Murder Without a Body: Denmark's Landmark Conviction
A Danish documentary challenges a murder verdict built entirely on circumstantial evidence—with no corpse, no crime scene, and no eyewitnesses.
In November 2010, Henrik Haugberg Madsen disappeared. The 40-year-old businessman and convicted swindler vanished without trace from a rented holiday cottage on Enø island near Karrebæksminde in southern Zealand, Denmark. No goodbye. No body. No obvious answers.
Two years later, in 2012, two men stood convicted of his murder: Bo Madsen, Henrik's business partner and cohabitant, and Claus Stokholm Larsen, allegedly hired to carry out the killing. Bo received 13 years in prison; Claus received 15. The Danish legal system had rendered its verdict.
But here's the problem: there was no body, no crime scene, and no eyewitnesses to the alleged crime.
When journalist Jacob Kragelund set out to examine this case for TV 2's 2018 documentary series "Drabet uden lig" (Murder Without a Body), he uncovered what Danish legal experts describe as unique in the nation's judicial history—a murder conviction resting almost entirely on circumstantial evidence. The six-episode series, totaling 240 minutes, systematically dissects how two men ended up imprisoned for a crime with virtually no physical proof.
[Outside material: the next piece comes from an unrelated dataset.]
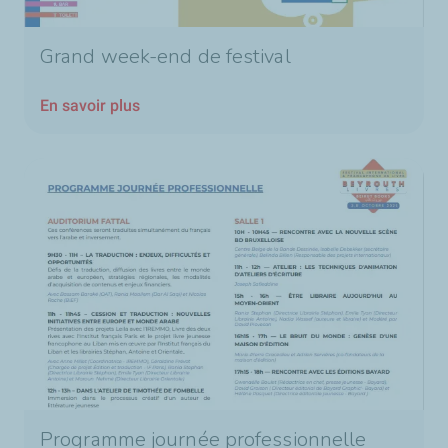
Grand week-end de festival
En savoir plus
Programme journée professionnelle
The prosecution's theory was straightforward: Bo Madsen orchestrated the murder of his business partner, hiring Claus Stokholm Larsen to execute the plan. Yet without a corpse, without forensic analysis of a crime scene, and without anyone claiming to have witnessed the killing, the case against them relied on indirect evidence—the kind that points toward guilt but doesn't conclusively prove it.
One piece of evidence prosecutors highlighted was a claim from Claus Stokholm Larsen's cellmate, who alleged that Claus had sold him the murder weapon and confessed details of the crime. But even this account came secondhand, filtered through prison walls and the fallible memory of an inmate.